> _Quoted passage_:
┌──
JACKSONVILLE, Fla., April 19 /PRNewswire-FirstCall/ -- Armor Holdings, Inc. (NYSE: AH), a leading manufacturer and distributor of military vehicles, vehicle armor systems and life safety and survivability systems serving military, law enforcement, homeland security and commercial markets, announced today financial results for the first quarter ended March 31, 2007.

First Quarter Results

For the first quarter ended March 31, 2007, the Company reported revenue of $889 million, an increase of 100%, compared to $445 million in the first quarter last year. Net income for the first quarter was $36 million or $0.94 per diluted share, versus $41 million or $1.11 per diluted share in the first quarter last year. Earnings before interest, taxes, depreciation and amortization ("EBITDA") for the first quarter increased by 17% to $83 million versus $71 million in the year-ago quarter.

Current quarter results include a long term performance based compensation charge related to a long term performance based award approved by our Board of Directors in the first half of 2005. This award was established exclusively for Messrs. Warren B. Kanders and Robert R. Schiller, the Company's CEO and President, respectively, to align their three-year compensation with Company performance and shareholder interests. As set forth in our shareholder approved 2005 Stock Incentive Plan, and as more fully described in the Company's 2005 and 2006 Proxy Statements, this award becomes payable in the event that the Company achieves within a three year period, both a rolling four-quarter EBITDA of $305 million and a per share closing stock price of $70.00 or more for five consecutive trading days. When established by the Board of Directors, these targets represented compounded annual growth rates over the three-year period of 24% and 14% in EBITDA and Common Stock price, respectively. Given our record first quarter results, the EBITDA target was achieved and the Company now believes that it is probable that the $70.00 per share stock price condition also will be achieved. Net income before long term performance based compensation charge and fully diluted earnings per share before long term performance based compensation charge were $50 million and $1.31 per share, respectively, for the three months ended March 31, 2007, compared to $41 million and $1.11 per share, respectively, for the prior year period.

Following this press release is a reconciliation of net income as reported to EBITDA and net cash (used in)/provided by operating activities to free cash flow for the three months ended March 31, 2007 and 2006.

"Our business continues to expand, as the first quarter financial results indicate," said Robert R. Schiller, President & COO. "Better than anticipated sales and earnings were driven primarily by outperformance from our ground vehicle armoring operations, which benefited from the ongoing demand for armor components, supplemental equipment and spare parts for the military tactical truck fleet. Additionally, our OEM truck business continued to achieve targeted rates of production, and we received significant awards in each product category of our soldier equipment business."
└──
> _Job 1_:
According to the Armor Holdings press release, what was the company's EBITDA for the first quarter of 2007?
> _Job 2_:
List the markets that the Armor Holdings press release says the company serves.
> _Job 3_:
Continue the Armor Holdings press release from its last sentence.
The listing that follows is separate material, unrelated to the Armor Holdings press release.

> _Source data_:
┌──
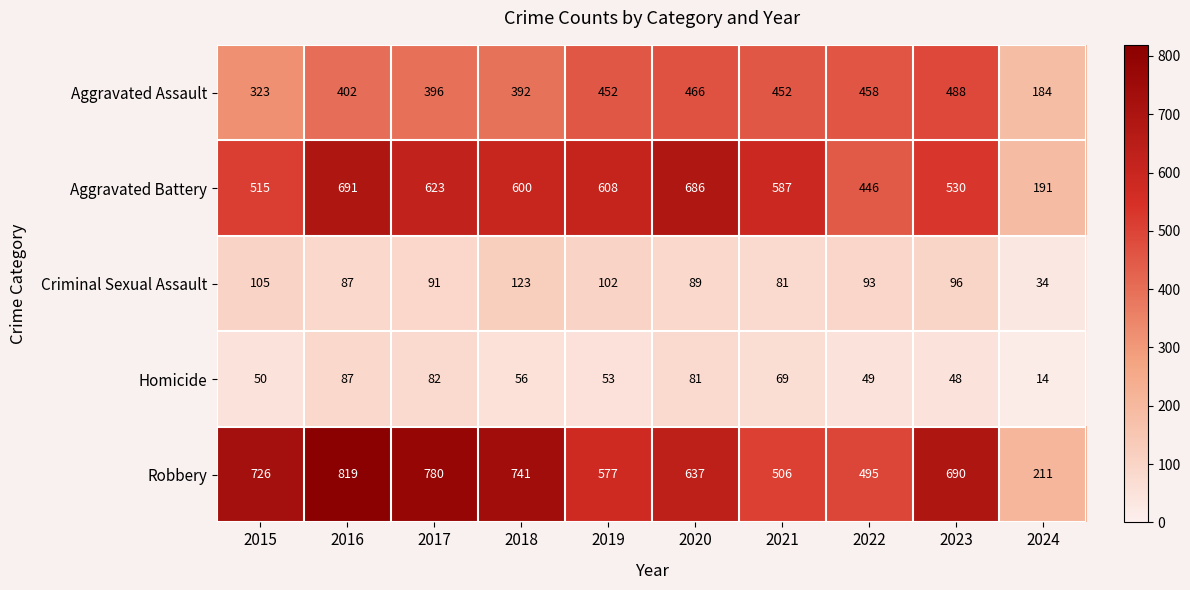

What is the difference between the second highest and second lowest values in the Criminal Sexual Assault series?

24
└──
> _Response box 1_:
$83 million.

> _Response box 2_:
Military, law enforcement, homeland security, commercial

> _Response box 3_:
Internal revenue growth, which include increases or decreases in acquired companies' current quarter revenues since the date of acquisition versus the comparable prior year period, was 54%. Internal revenue growth by segment was 68% for the Aerospace & Defense Group, 2% for the Products Group and 12% for the Mobile Security Division from the same period last year.

    --  The Aerospace & Defense Group's internal revenue growth was primarily
        due to higher volumes in ground vehicle armoring operations, where we
        experienced strong demand for basic armor components for the M1151 and
        supplemental armor components, such as motorized gunner protection
        kits and enhanced armored doors.
    --  The Products Group's internal revenue growth was primarily due to
        increased sales of law enforcement duty gear, partially offset by a
        decrease in our international markets.
    --  The Mobile Security Division's revenue increase was driven by
        increased availability of key base unit chassis, such as the Chevrolet
        Suburban.

The Company's gross profit margin in the first quarter was 18.5% versus 23.5% in the year-ago quarter. This reduction resulted primarily from the OEM truck business that was acquired in May 2006, which operates at lower average gross margins.

    --  The acquired OEM truck business reduced the Aerospace & Defense
        Group's gross margin, which declined to 16.4% versus 20.1% in the
        year-ago quarter. However, excluding the impact of this acquisition,
        the Aerospace & Defense Group's gross margin would have been 21.1% for
        the quarter.
    --  The Products Group's gross margin increased to 39.9% versus 39.0% in
        the year-ago quarter, primarily due to improved manufacturing
        processes, expanded outsourcing and higher capacity utilization.
    --  The Mobile Security Division's gross margin decreased to 16.2% from
        22.8% in the same period last year, primarily due to a lower-margin
        mix of vehicles shipped in the quarter.

The Company's selling, general and administrative expenses ("SG&A") as a percentage of revenue increased to 9.4% versus 8.1% in the year-ago quarter. This increase was primarily due to the long term performance based compensation charge. Excluding the impact of the long term performance based compensation charge, SG&A as a percentage of revenue was 6.9%.

Cash flow used in operating activities for the first quarter was ($108) million versus $28 million in cash flow provided by operating activities in the year-ago quarter. Free cash flow, defined as net cash (used in)/provided by operating activities less capital expenditures, was $(118) million versus $19 million in the same period last year. The decrease in free cash flow was primarily due to an unanticipated change in the government's advance payments process under the FMTV contract, temporarily reducing the quantity of trucks eligible for advance payments. Normal advance payments have resumed and we currently expect to receive the majority of the deferred progress payments during the balance of the current year.

    Balance Sheet
    As of March 31, 2007, the Company reported:

    --  Cash, cash equivalents, short-term investment securities and equity-
        based securities of $45 million compared to $40 million at December
        31, 2006.
    --  Total debt (short-term, current portion and long-term) was $896
        million at March 31, 2007, compared to $767 million at December 31,
        2006.

The aggregate of cash, cash equivalents and short-term investment securities increased slightly and total debt increased during the three months ended March 31, 2007, primarily due to a change in the government's advance payments process under the FMTV contract as outlined above.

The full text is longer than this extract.